NMIS - Normalized Mutual Information Score

The Normalized Mutual Information Score (NMIS) is an external clustering evaluation metric that scales the Mutual Information Score (MIS) to a range of [0, 1]. This normalization addresses the limitation of MIS, where the maximum value depends on the entropy of the partition, making it difficult to interpret or compare across different datasets.

Intuitively, NMIS answers: “How much information is shared between the ground truth and the prediction, relative to the total entropy of both?” A value of 1.0 indicates perfect agreement between partitions, while 0.0 indicates complete independence.

\[\text{NMIS}(Y, P) = \frac{\text{MIS}(Y, P)}{\text{mean}(\text{H}(Y), \text{H}(P))}\]

Where:

  • \(\text{MIS}(Y, P)\) is the Mutual Information Score.

  • \(\text{H}(Y)\) and \(\text{H}(P)\) are the entropy of the true labels and predicted labels, respectively.

  • The denominator is the arithmetic mean of the two entropies, which normalizes the score.


Handling Edge Cases (Finite Values)

The calculation of NMIS becomes undefined if either the ground truth or the predicted labels consist of only a single cluster (i.e., entropy is zero), as this would lead to division by zero.

  • force_finite (bool): If True, the function catches the undefined operation and returns a safe, finite number instead of raising a ValueError. Default is True.

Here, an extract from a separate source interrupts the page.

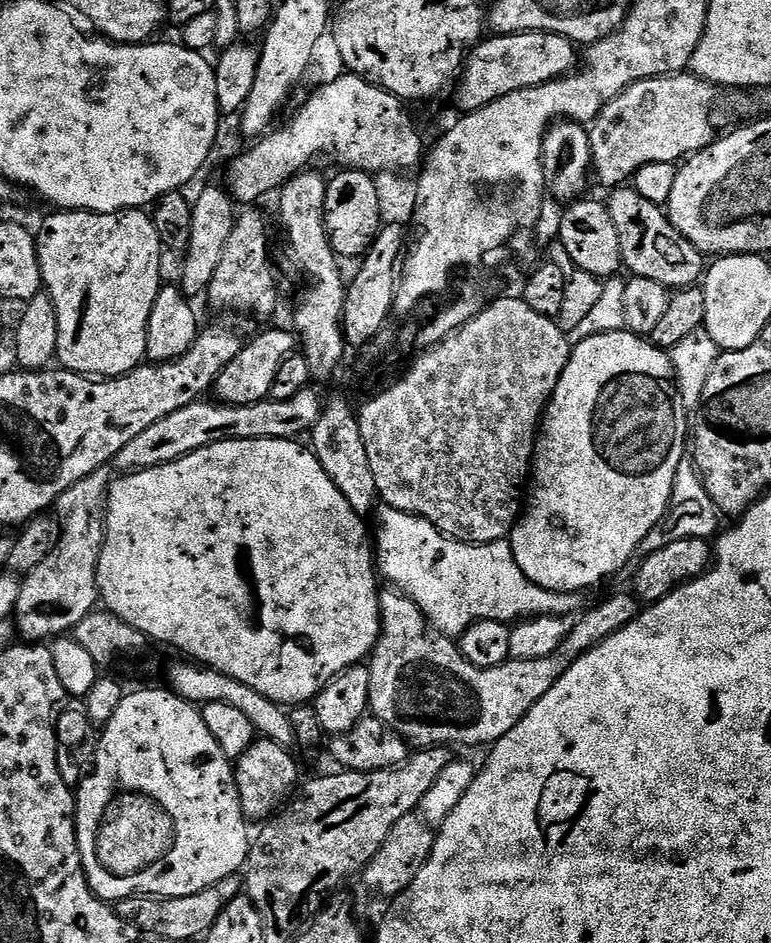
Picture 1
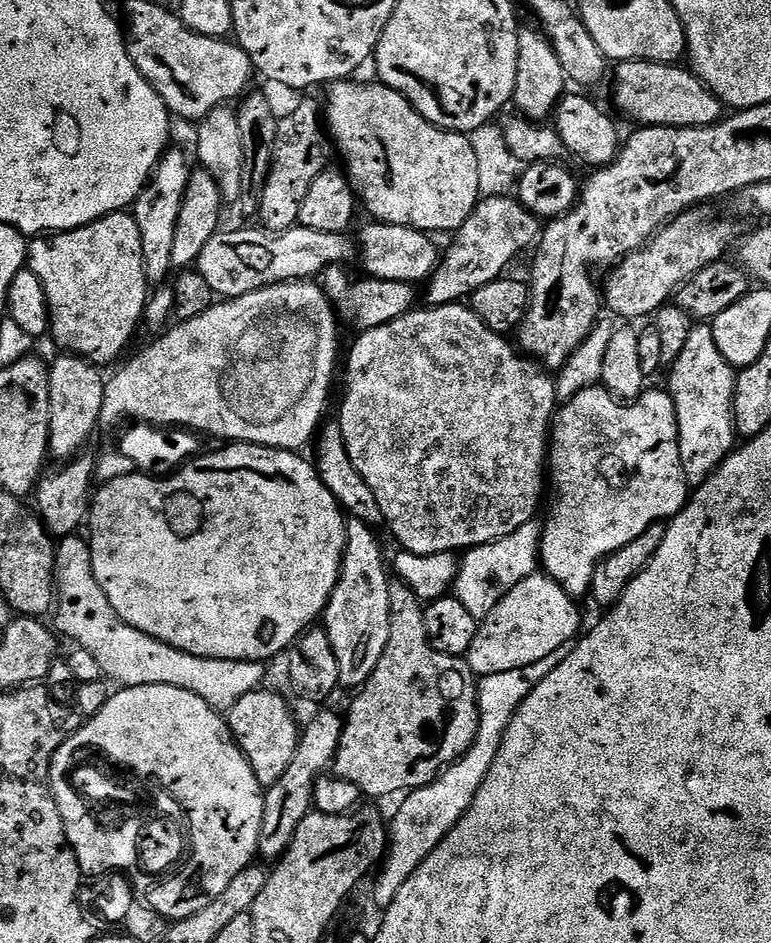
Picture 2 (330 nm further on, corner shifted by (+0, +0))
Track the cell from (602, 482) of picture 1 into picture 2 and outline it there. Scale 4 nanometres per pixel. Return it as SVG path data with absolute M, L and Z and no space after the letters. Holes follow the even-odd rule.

  • finite_value (float): The specific fallback value returned when force_finite=True and the clustering has only 1 cluster. Default is 0.0.


Properties


Example Usage

from permetrics.clustering import ClusteringMetric
import numpy as np

# ==============================================================================
# SCENARIO 1: Basic Evaluation
# ==============================================================================
print("--- 1. BASIC NORMALIZED MUTUAL INFORMATION SCORE EXAMPLE ---")

y_true = [0, 0, 1, 1, 2, 2]
y_pred = [0, 0, 1, 1, 2, 2]

# Initialize the metric object
cm = ClusteringMetric(y_true=y_true, y_pred=y_pred)
# Calculate the Normalized Mutual Information Score
nmis_score = cm.NMIS()
print(f"Normalized Mutual Information Score: {nmis_score}")

# ==============================================================================
# SCENARIO 2: Edge Case with 1 Cluster
# ==============================================================================
print("\n--- 2. EDGE CASE (1 CLUSTER) EXAMPLE ---")

# One partition has only 1 cluster, causing undefined entropy
cm_single = ClusteringMetric(y_true=[0, 0, 0], y_pred=[0, 0, 0])

# Returns the finite_value (0.0) instead of crashing
nmis_safe = cm_single.NMIS(force_finite=True, finite_value=0.0)
print(f"NMIS with 1 cluster (Safe Mode): {nmis_safe}")